Free morphemes are those that can stand alone. So, for instance, in the word smallest, {small} and {dog} are free morphemes, since they could stand on their own as independent words. Bound morphemes, such as {est}, {ed}, and {ly} don’t stand alone. (This is a very simple explanation of a much more complex subject.)

Derivational v. inflectional morphemes: Derivational morphemes combine with another morpheme to create a new word – {drive} + {er} to make driver, for instance, or {happy} + {ness} to make happiness. These are semantic changes: new words with new meanings are created.

Inflectional morphemes combine with other morphemes to create new grammatical relationships.
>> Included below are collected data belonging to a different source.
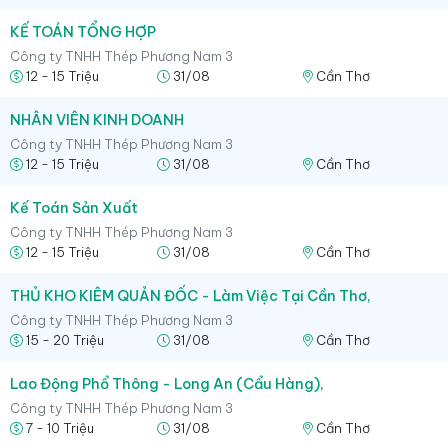
KẾ TOÁN TỔNG HỢP
Công ty TNHH Thép Phương Nam 3
12 - 15 Triệu
31/08
Cần Thơ
NHÂN VIÊN KINH DOANH
Công ty TNHH Thép Phương Nam 3
12 - 15 Triệu
31/08
Cần Thơ
Kế Toán Sản Xuất
Công ty TNHH Thép Phương Nam 3
12 - 15 Triệu
31/08
Cần Thơ
THỦ KHO KIÊM QUẢN ĐỐC - Làm Việc Tại Cần Thơ,
Công ty TNHH Thép Phương Nam 3
15 - 20 Triệu
31/08
Cần Thơ
Lao Động Phổ Thông - Long An (Cẩu Hàng),
Công ty TNHH Thép Phương Nam 3
7 - 10 Triệu
31/08
Cần Thơ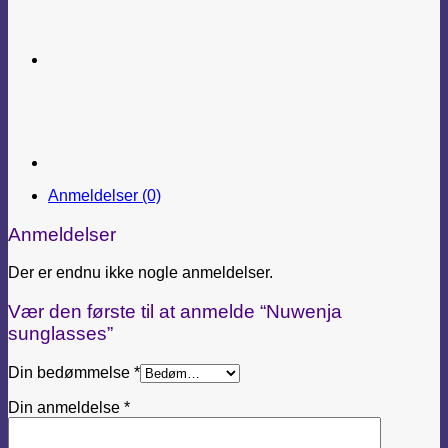
Anmeldelser (0)
Anmeldelser
Der er endnu ikke nogle anmeldelser.
Vær den første til at anmelde “Nuwenja
sunglasses”
Din bedømmelse
*
Din anmeldelse
*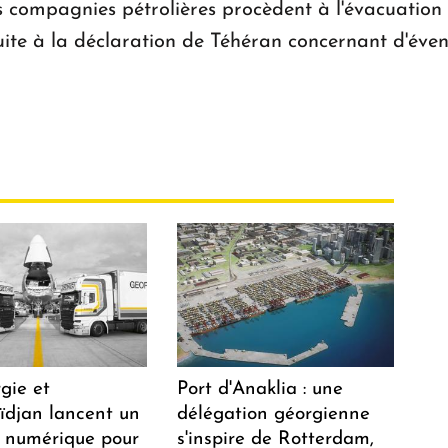
 compagnies pétrolières procèdent à l'évacuation d
uite à la déclaration de Téhéran concernant d'éven
gie et
Port d'Anaklia : une
aïdjan lancent un
délégation géorgienne
 numérique pour
s'inspire de Rotterdam,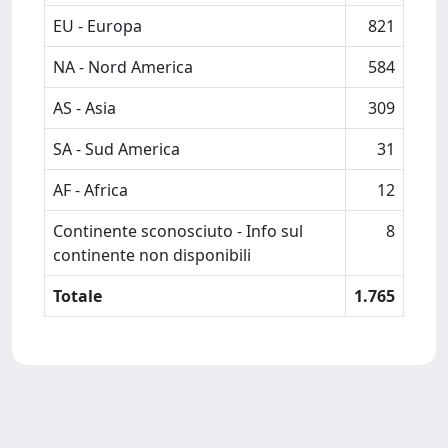
EU - Europa
821
NA - Nord America
584
AS - Asia
309
SA - Sud America
31
AF - Africa
12
Continente sconosciuto - Info sul
8
continente non disponibili
Totale
1.765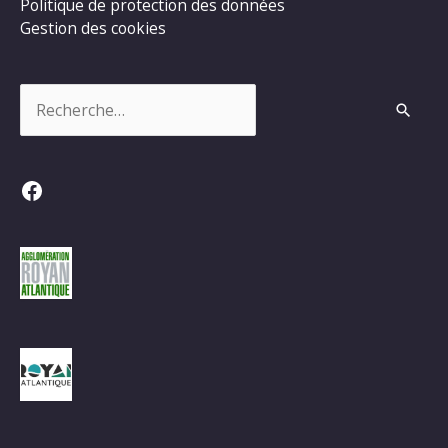
Politique de protection des données
Gestion des cookies
Rechercher :
Facebook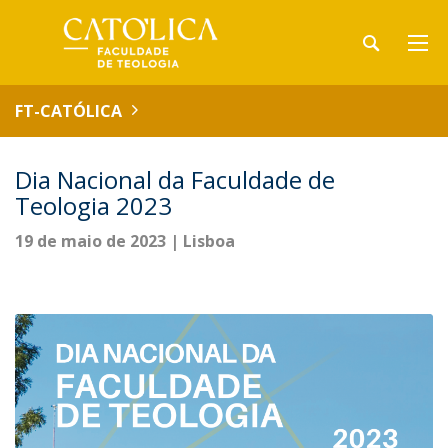
FT-CATÓLICA
Dia Nacional da Faculdade de
Teologia 2023
19 de maio de 2023 | Lisboa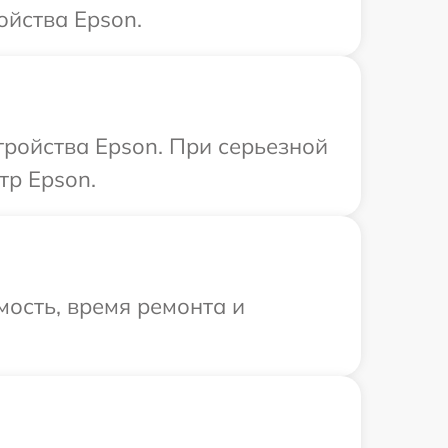
ойства Epson.
ройства Epson. При серьезной
тр Epson.
ость, время ремонта и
So, for instance, we combine {dog} plus {‘s} to get dog’s. The meaning of the word hasn’t changed – but now we expect the dog to possess something. The dog has a grammatical relationship to something in his sentence. Similarly, we combine {walk} plus {ed} to get walked – the verb is still the same, but now it has a difference tense. Grammatically, we’ve moved it into the past.

Noun Plural Inflection: The morpheme added to a word to make it plural is known as the noun plural inflection. This is usually {s}, but in some cases it can be other morphemes {en} in children or oxen, {um} in data, datum. And some plurals have a Zero Allomorph, which means they shape their plurals by adding nothing at all – as the plural of sheep is sheep, for instance.

Verb inflections:  English has only four remaining verb inflections: one for number (third person present); one for tense (past tense) and two for aspect (perfect and progressive). This will be discussed in more detail later.

Infinitive: The uninflected form of the verb. To be, to run, to sail, to eat.

Semantics: The study of meaning. When we discuss semantics in this class, we’ll mean the meaning of the words in the sentence, as opposed to their grammar.